[SOURCE DATA — start]

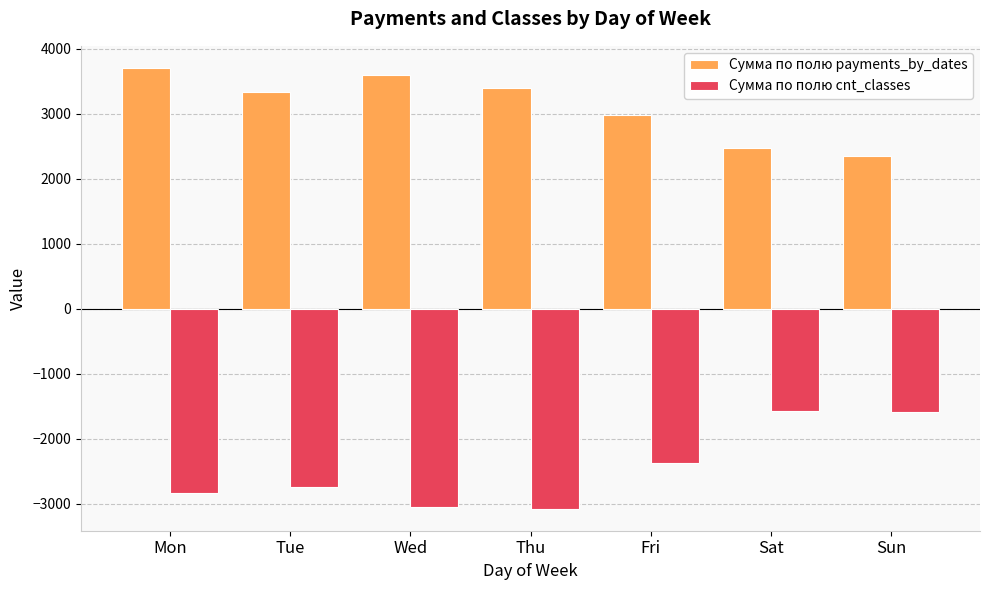

What are all the series names shown in the legend?

Сумма по полю payments_by_dates, Сумма по полю cnt_classes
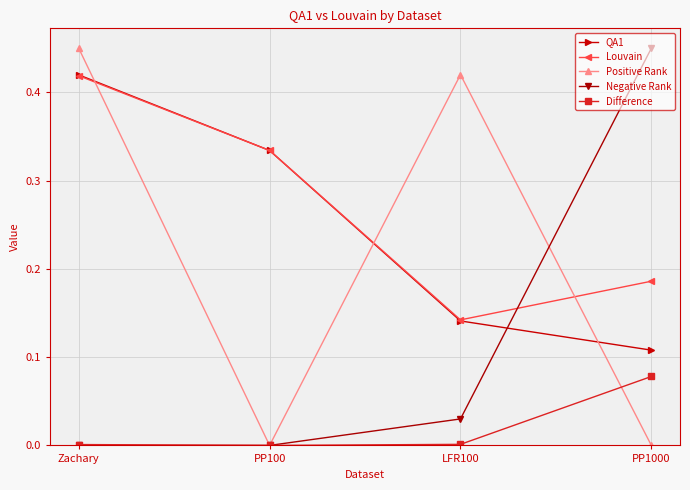

True or false: QA1 has more than 1 interior local peaks.

False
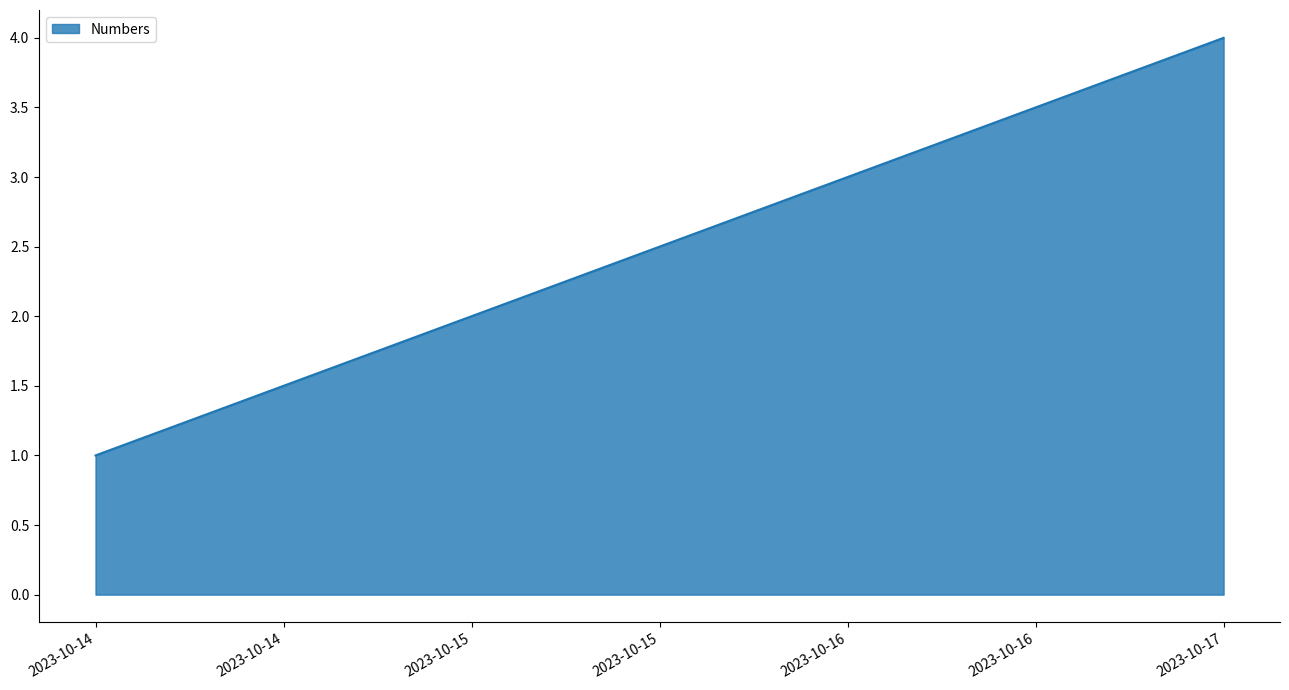

The chart shows a value of 1 at 2023-10-14. True or false?

True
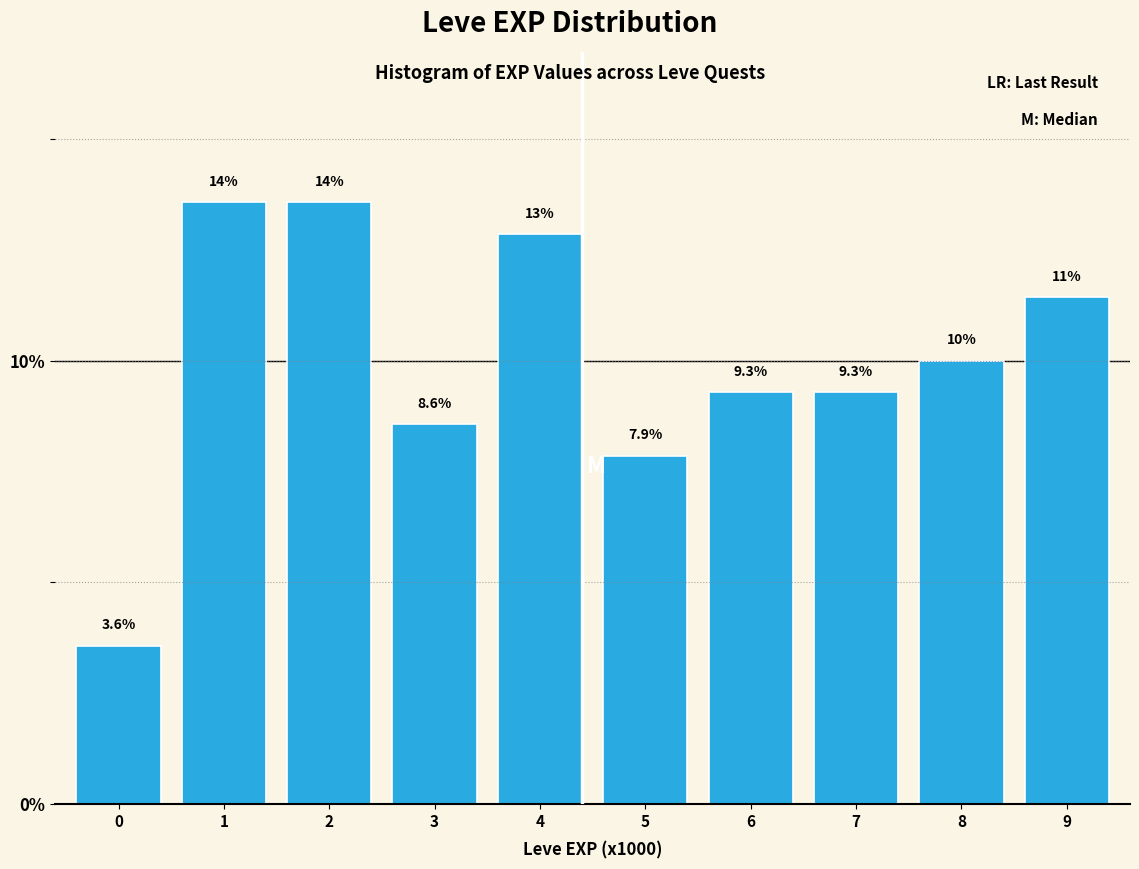

Reading right to left, what are all the values shown in this chart?

9=11.4	8=10.0	7=9.3	6=9.3	5=7.9	4=12.9	3=8.6	2=13.6	1=13.6	0=3.6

[SOURCE DATA — finish]

- DESCRIPTION OF THE TASK
Reproduce every line of the records above word for word, leaving out the pictures.

- RESULT FOR THIS EXERCISE
What are all the series names shown in the legend?

Сумма по полю payments_by_dates, Сумма по полю cnt_classes

True or false: QA1 has more than 1 interior local peaks.

False

The chart shows a value of 1 at 2023-10-14. True or false?

True

Reading right to left, what are all the values shown in this chart?

9=11.4	8=10.0	7=9.3	6=9.3	5=7.9	4=12.9	3=8.6	2=13.6	1=13.6	0=3.6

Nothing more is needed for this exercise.